I share this belief with Marten Scheffer. Here is some literature from my student days that is still relevant today. A book that I love very much is Small is Beautiful, a rethinking of the foundations of economics, by E.F. Schumacher.

This book was first published in 1973, but it has lost none of its bite. It is a critique of mainstream economics that is even more relevant today than it was in the Nineteen Seventies. Schumacher insists that economics should make, but by and large neglects to make, a crucial distinction: that between renewable and non-renewable resources. Natural resources such as fossil fuels are not renewable, and at some point they will be depleted, but mainstream economics finds it convenient to ignore this absolutely crucial fact.

Here is another book from my student days, The Limits to Growth, the report of the Club of Rome, published in 1972, that was pioneering the use of computer simulation to get a clear picture of the consequences of exponential economic and demographic growth.

The theme of the book is an exploration of how exponential growth interacts with finite resources, that is to say, how exponential growth inevitably has to come to an end in a finite world.

You would expect scientists to amplify these voices of reason, by echoing every time they are in the limelight the ceterum censeo of Cato the Elder: “Furthermore, we remind you of the undeniable fact that exponential growth of economic activity is impossible in a finite world.” Alas, the public reaction of scientists to the huge many-sided crisis that human civilisation is facing now has by-and-large been the same as that of laymen: a lame mixture of ironic distance, denial, and resignation.
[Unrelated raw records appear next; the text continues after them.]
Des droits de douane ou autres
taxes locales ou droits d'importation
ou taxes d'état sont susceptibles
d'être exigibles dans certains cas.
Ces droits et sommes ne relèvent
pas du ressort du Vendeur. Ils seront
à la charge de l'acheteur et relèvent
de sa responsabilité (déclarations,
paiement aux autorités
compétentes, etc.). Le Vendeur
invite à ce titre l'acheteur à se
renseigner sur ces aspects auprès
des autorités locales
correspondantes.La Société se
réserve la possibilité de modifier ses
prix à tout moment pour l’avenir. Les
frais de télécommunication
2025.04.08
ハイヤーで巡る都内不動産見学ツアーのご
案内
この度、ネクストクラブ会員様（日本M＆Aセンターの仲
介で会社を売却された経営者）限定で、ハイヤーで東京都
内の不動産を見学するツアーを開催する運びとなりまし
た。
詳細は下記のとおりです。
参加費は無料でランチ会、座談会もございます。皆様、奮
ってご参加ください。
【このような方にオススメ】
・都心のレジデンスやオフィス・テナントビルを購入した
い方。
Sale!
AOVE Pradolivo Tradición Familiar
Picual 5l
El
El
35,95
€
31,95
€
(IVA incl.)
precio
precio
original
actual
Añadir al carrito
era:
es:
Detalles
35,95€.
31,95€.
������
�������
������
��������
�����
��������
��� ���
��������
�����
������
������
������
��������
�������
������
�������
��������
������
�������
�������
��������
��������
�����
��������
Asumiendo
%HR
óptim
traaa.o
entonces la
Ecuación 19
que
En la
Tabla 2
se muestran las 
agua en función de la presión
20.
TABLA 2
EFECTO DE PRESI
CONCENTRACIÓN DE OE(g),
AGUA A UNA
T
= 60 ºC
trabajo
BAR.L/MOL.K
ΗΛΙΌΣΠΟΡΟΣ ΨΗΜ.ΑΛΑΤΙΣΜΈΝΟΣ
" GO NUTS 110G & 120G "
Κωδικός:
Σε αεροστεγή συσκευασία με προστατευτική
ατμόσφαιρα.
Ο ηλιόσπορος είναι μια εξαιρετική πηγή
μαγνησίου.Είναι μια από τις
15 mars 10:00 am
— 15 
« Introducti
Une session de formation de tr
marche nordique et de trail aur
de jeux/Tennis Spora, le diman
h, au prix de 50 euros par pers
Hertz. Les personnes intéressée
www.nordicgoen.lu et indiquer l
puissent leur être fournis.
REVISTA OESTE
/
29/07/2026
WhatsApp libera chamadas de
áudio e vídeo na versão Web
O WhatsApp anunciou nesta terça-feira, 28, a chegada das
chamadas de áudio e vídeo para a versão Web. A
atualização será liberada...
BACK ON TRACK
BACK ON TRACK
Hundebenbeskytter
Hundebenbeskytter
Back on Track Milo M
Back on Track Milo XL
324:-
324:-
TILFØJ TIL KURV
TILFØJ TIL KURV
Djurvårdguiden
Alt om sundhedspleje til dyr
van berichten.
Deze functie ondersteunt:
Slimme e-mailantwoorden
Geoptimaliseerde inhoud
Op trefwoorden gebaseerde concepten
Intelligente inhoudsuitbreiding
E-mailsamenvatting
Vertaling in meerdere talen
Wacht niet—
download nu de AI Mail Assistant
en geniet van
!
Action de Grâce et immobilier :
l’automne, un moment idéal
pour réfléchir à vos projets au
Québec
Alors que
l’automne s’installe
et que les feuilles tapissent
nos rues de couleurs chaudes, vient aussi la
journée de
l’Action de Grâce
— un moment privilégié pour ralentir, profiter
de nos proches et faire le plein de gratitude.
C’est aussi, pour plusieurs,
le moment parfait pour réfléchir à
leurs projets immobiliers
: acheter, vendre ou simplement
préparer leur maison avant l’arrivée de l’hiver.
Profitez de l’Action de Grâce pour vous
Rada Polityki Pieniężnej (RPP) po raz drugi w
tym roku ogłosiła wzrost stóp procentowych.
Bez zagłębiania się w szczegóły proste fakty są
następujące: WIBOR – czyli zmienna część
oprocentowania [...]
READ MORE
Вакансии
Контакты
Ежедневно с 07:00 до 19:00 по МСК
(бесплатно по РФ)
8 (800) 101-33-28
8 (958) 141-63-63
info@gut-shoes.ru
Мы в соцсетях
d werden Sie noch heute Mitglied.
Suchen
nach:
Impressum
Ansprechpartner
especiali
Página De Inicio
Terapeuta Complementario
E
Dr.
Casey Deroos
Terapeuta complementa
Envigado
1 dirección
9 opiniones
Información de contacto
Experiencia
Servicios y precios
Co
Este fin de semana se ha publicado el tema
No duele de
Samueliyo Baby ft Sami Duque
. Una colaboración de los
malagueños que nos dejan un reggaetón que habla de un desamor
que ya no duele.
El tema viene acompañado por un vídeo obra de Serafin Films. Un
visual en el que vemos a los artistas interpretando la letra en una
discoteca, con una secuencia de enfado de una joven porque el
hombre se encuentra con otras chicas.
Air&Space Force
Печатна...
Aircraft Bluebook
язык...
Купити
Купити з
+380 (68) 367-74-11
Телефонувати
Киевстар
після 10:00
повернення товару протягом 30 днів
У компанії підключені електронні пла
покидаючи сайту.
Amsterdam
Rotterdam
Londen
To create new science, head is crucial. But to speak up about stuff that we can see, stuff that really matters, head is not enough. We also need an open heart to be able to connect and communicate, and balls (for men) or clit (for women) to have the nerve to speak up in situations where the truth we have to speak is inconvenient. Or to express this in a more gender neutral way: what we need is head, heart and guts, all connected. Speaking up when it is inconvenient requires new skills. It requires no less than that we transform into complete, balanced, aware, courageous human beings.